▶ _What you are asked to do_: Repeat verbatim the lines below, starting at the line that contains "Document page, 1654x1241 pixels." and continuing through the last line. Omit the pictures from your answer.

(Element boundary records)

-*-

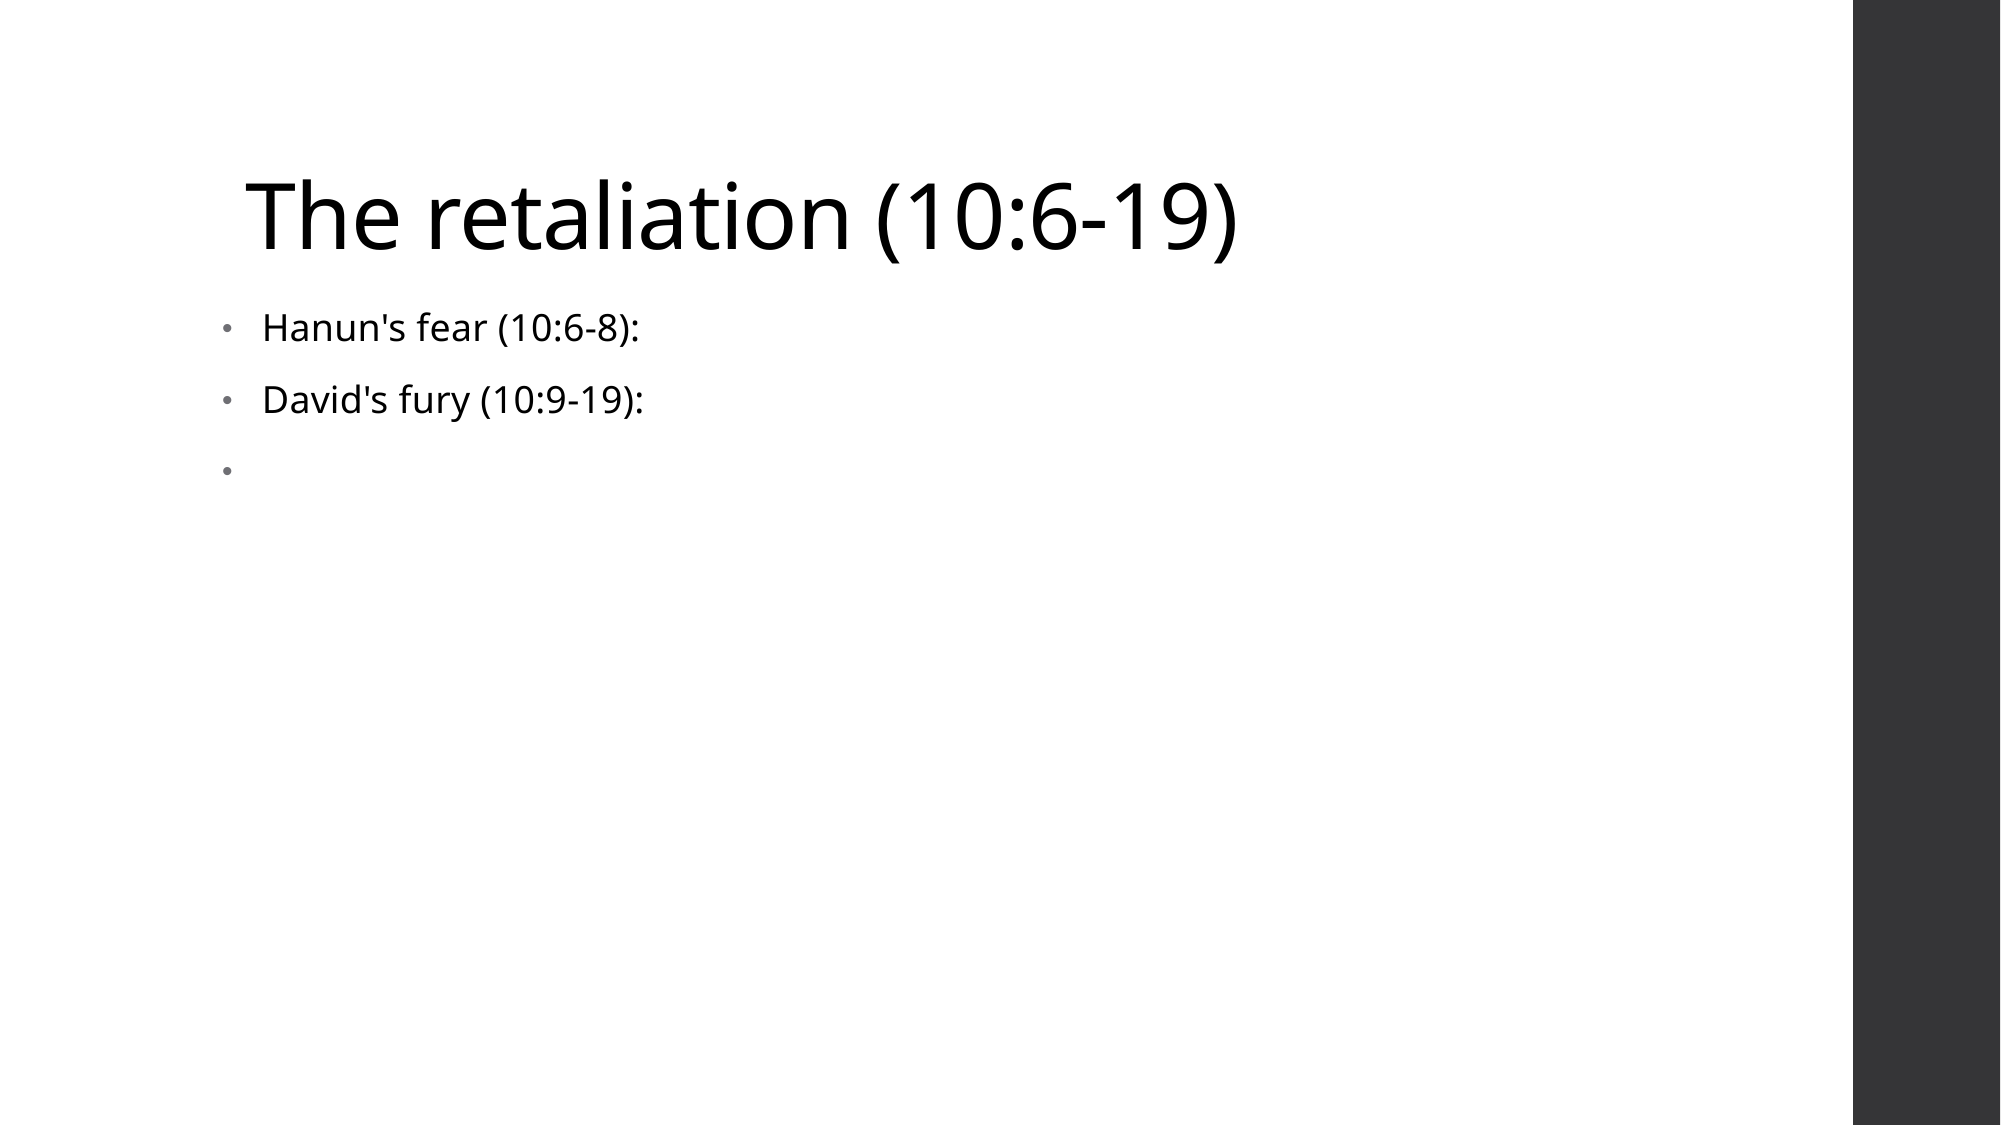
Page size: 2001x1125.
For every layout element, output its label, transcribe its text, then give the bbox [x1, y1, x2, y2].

title The retaliation (10:6-19) [206, 60, 1797, 278]
list Hanun's fear (10:6-8): David's fury (10:9-19): [206, 299, 1617, 1014]
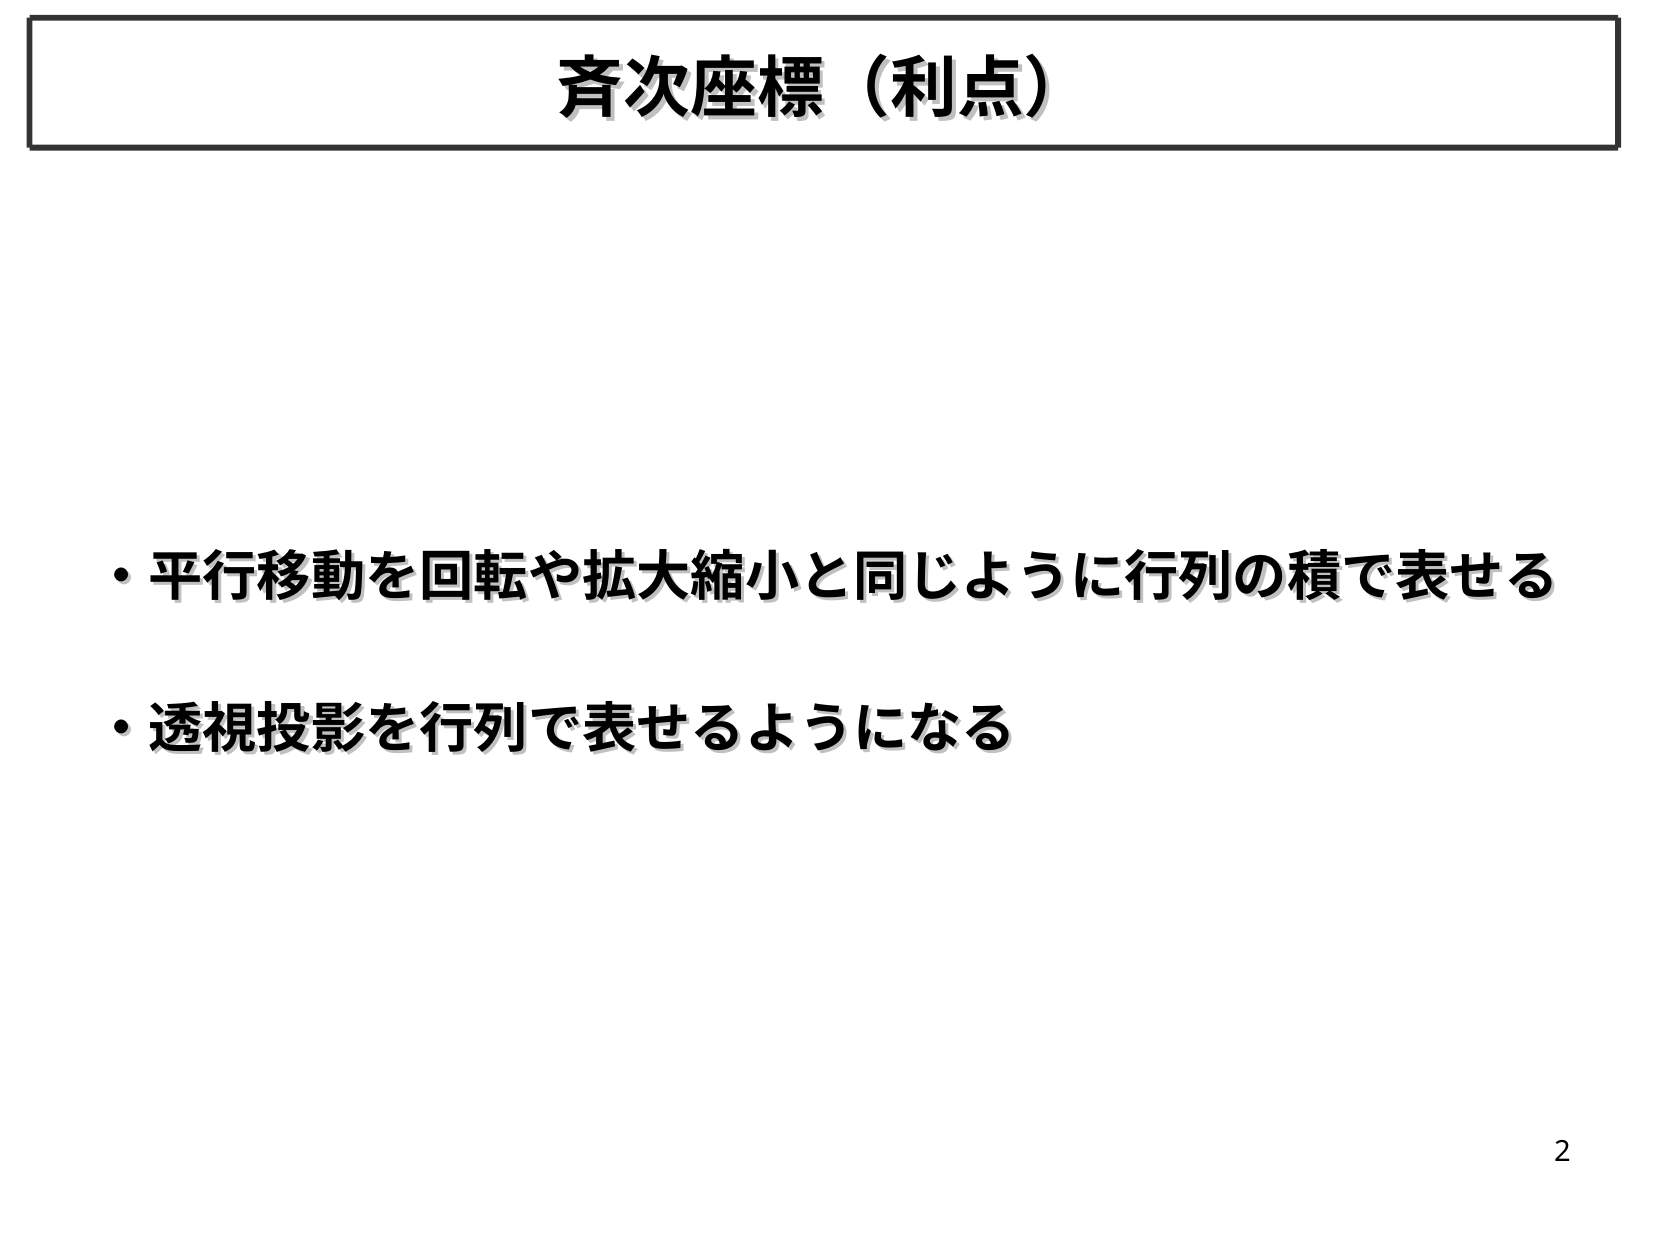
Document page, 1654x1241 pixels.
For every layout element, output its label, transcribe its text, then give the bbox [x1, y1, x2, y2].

text_box ・平行移動を回転や拡大縮小と同じように行列の積で表せる ・透視投影を行列で表せるようになる [79, 524, 1387, 716]
text_box 斉次座標（利点） [29, 17, 1619, 148]
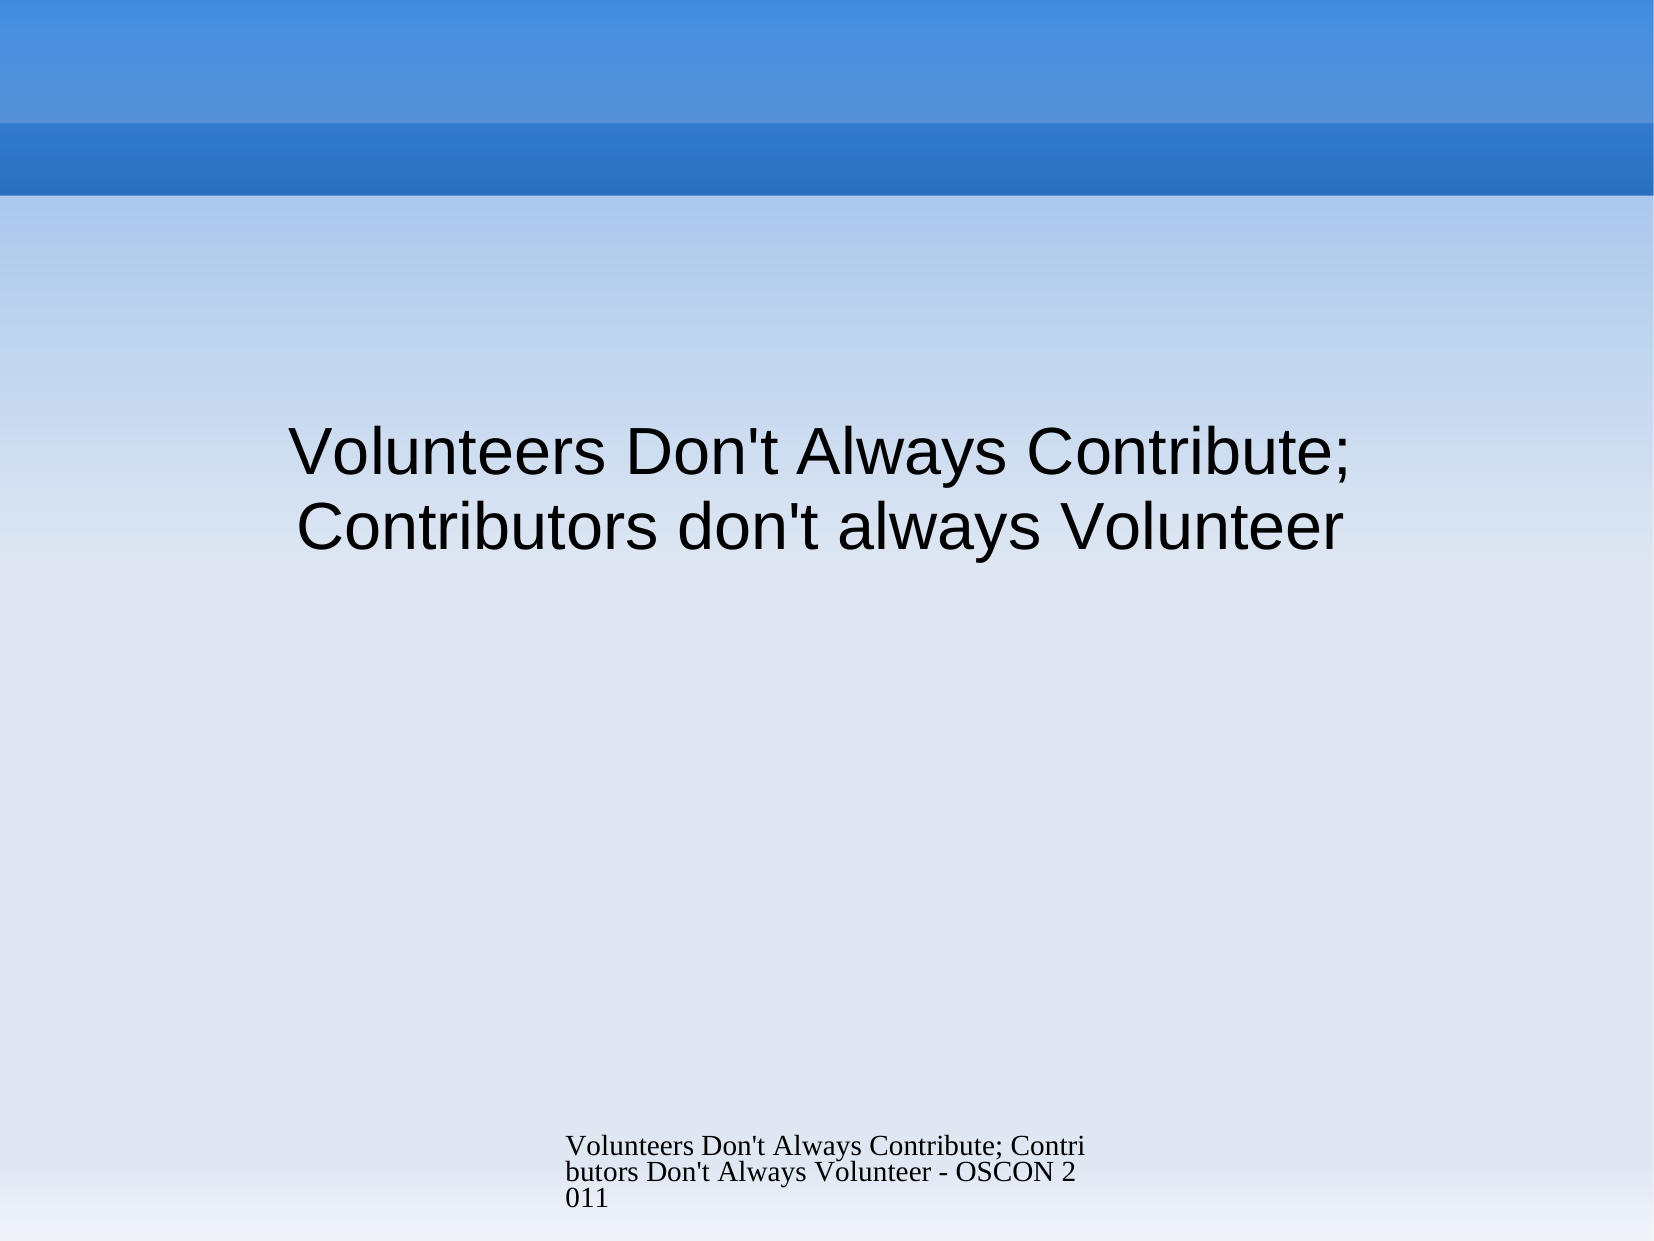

-*-

▶ _Solution_:
Document page, 1654x1241 pixels.
For every layout element, output its label, transcribe its text, then give the bbox [x1, y1, x2, y2].

text_box ・平行移動を回転や拡大縮小と同じように行列の積で表せる ・透視投影を行列で表せるようになる [79, 524, 1387, 716]
text_box 斉次座標（利点） [29, 17, 1619, 148]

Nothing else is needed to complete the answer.